66 Responses to “fruits and fancies of summer”

  1. Nik says:

    You’ve got a beautiful garden going there. I’d love to have one myself. That is, if I could just learn to keep flowers alive.

  2. Rani says:

    Oh, that vicious bunny makes me shudder. Have a great trip.

    Anxiously awaiting Fireflies,

    Rani

  3. Judy says:

    This is JUST the kind of post that keeps me reading Knitspot- beautiful photos and GREAT captioning as well! Thanks so much!

  4. Tara says:

    I know what you mean about the Queen Anne’s Lace, it’s everywhere here too! Love the cheeky bunny shot, by the way. He actually blew you a raspberry! LOL.

  5. Eleanor says:

    Anne – check out Robert Bissell’s artwork online for some serious rabbit!

  6. Bekky says:

    I manage to sneak my knitting on to flights by using wooden needles/tips taking them off and putting them in my pencil case – they then just go through the scanner as thin pencils. I have had no problems doing this flying out from Heathrow terminal 1, 3 or 5. Knitters are more dangerous without needles!

    I once managed to smuggle metal straights inside a brolly (sorry umbrella) but I would not try to repeat that.

    I also don’t get the knitting out until after take off as then there is nothing that can be done about it.

  7. josiekitten says:

    Your garden is fabulous! I love the bunny poking his tongue out. I have flown from Heathrow, transatlantic, with wooden dpns, all put together so they look like a pencil, in a project bag with yarn. There was no problem.

  8. Laurie says:

    Don’t ever worry about Rose of Sharon not coming back when it’s cut to the ground. We pretty much do that with ours every years since it tends to be so invasive.

    Wouldn’t it almost be easier to drive home from Detroit than hang around the airport for nine hours?
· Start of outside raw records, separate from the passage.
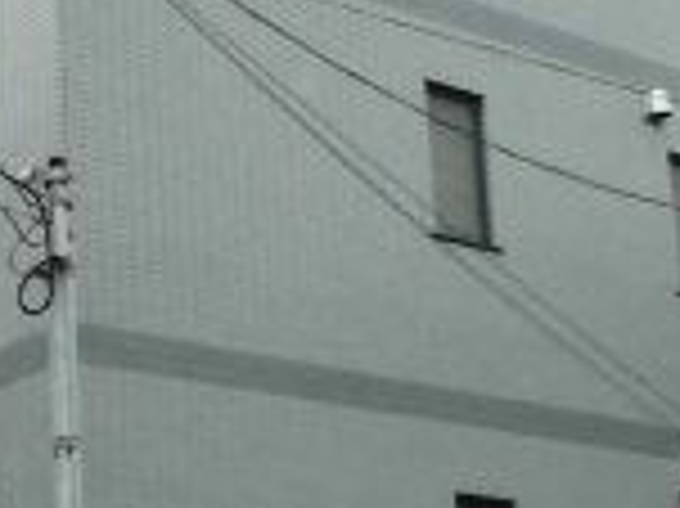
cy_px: 432
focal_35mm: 110
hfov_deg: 17.8
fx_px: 2159
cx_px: 162
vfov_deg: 13.4
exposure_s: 1/60
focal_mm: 4.6
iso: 400
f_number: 3.5
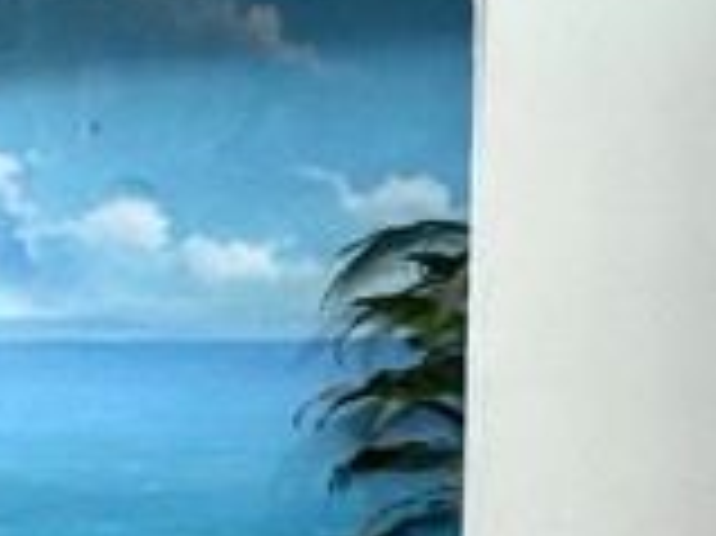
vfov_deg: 16.0
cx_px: -545
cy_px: 581
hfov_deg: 17.8
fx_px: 1860
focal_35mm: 90
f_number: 2.2
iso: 200
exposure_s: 1/100
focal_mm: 2.22
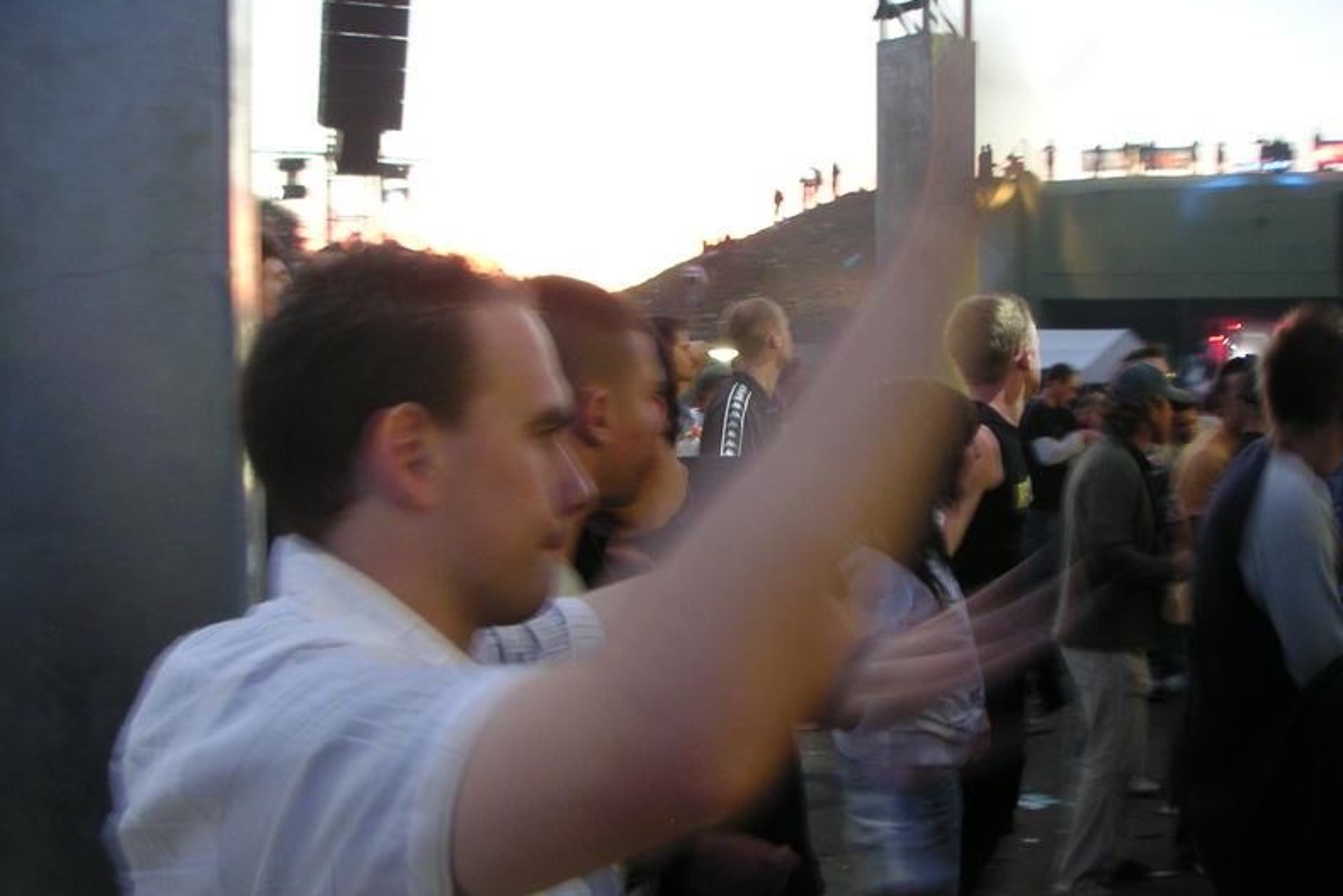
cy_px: 464
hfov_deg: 48.5
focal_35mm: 40
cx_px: 677
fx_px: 1492
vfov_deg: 33.4
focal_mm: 6
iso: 100
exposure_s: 1/8
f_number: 2.8
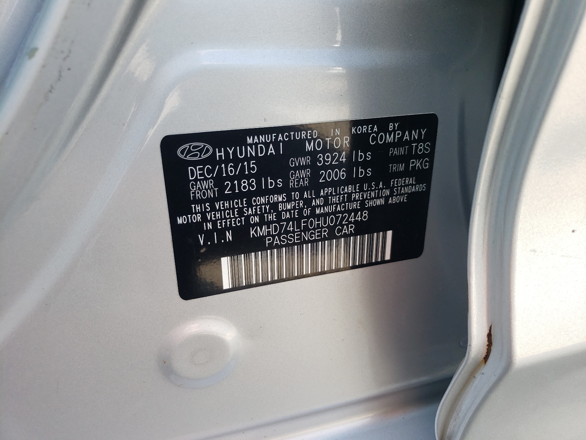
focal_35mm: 26
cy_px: 220
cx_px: 293
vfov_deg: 53.1
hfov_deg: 67.3
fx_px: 440
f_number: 1.5
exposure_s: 1/357
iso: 50
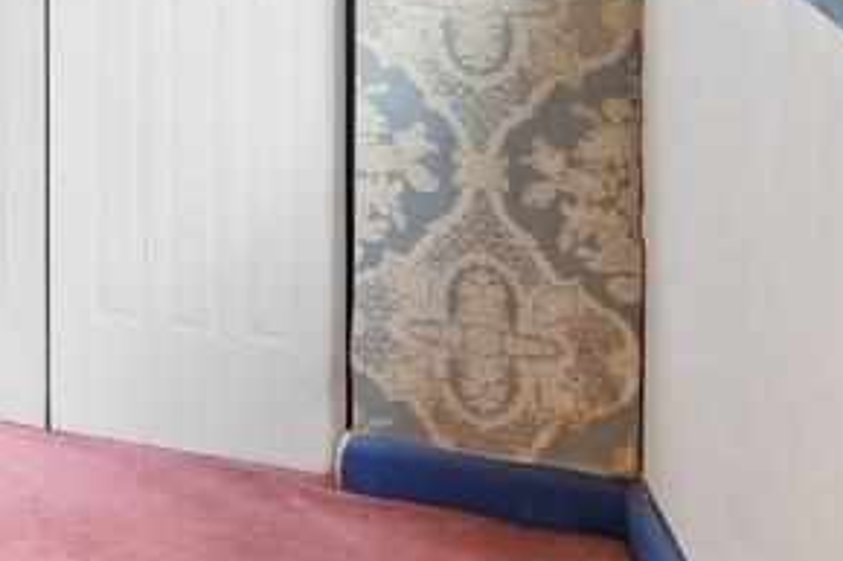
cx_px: -1584
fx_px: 2317
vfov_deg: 12.5
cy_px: -480
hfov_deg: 12.0
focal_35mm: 99
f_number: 8
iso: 400
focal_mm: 14
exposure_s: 1/6
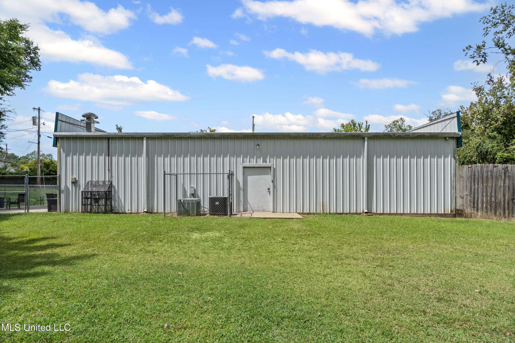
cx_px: 258
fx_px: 272
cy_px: 172
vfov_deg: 64.5
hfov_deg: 86.9
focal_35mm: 19
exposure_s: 1/640
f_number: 9
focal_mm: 19
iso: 800
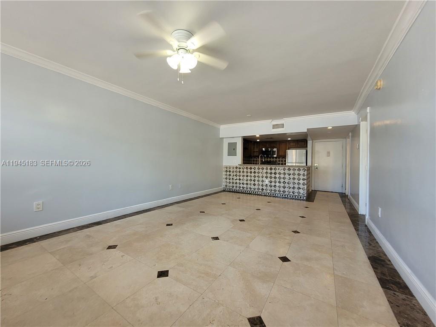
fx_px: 164
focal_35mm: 13
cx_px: 218
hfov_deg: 106.2
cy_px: 164
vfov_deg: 89.9
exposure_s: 1/60
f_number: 2.2
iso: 80
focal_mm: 1.74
    Lovely knitting and swatching, always. :-)

  9. Carla says:

    Your garden is gorgeous! Thanks for posting photos so graden-less people like myself can get a fix.

    Also, I have a Bay Leaf plant that is way over 10 years old . I keep it in a 12-14 inch clay pot and prune it. I prune both the top and sides. Because I pruned the top it encouraged side shoots from the ground so it got bushier rather than tall (it’s only about 4 feet tall). I also remove the plant from the pot every couple of years and remove about 20% of the root mass and give it new dirt and put it back on the same pot. I found that was the only way I could keep on bringing it indoors for the Winter, plus the cuttings gives me a steady source of bay leaf for my soups, stews, beans and marinades!

  10. Diana says:

    Darn bunnies…..they are so cute….but you cant tell them to “eat this and not that!” I chase bunnies around my property too. Good luck with the garden!

  11. Marisa says:

    Hey, no need to hate the purslane, it’s edible and actually quite tasty :) Just don’t mistake spotted spurge (kinda similar looking, though purslane is definitely a succulent and spurge is wiry and not something you’d want to eat) for purslane because I think it’s mildly poisonous.

  12. Ayben says:

    Hi, also purslane has so much omega3 in it that if you feed it to chooks, even their eggs will have omega3 in them. It is a very healthy green. It can be cooked or eaten raw in salads. It is very valued in mediterranean countries :)

  13. Robin says:

    You are just too funny catching the bunny with his tongue out! Yep, those that is a Calla Lily. Had all colors in my garden in Virginia. They were perennials there. Used to love cutting them and bringing them in. Just beautiful!

  14. Beth says:

    Ruth is right – cleome self seeds like crazy. I didn’t pay attention to mine last year and this spring I had cleome seedlings over my entire garden. They’re easy to pull though. Let me know if you’d like seeds for pink cleomes.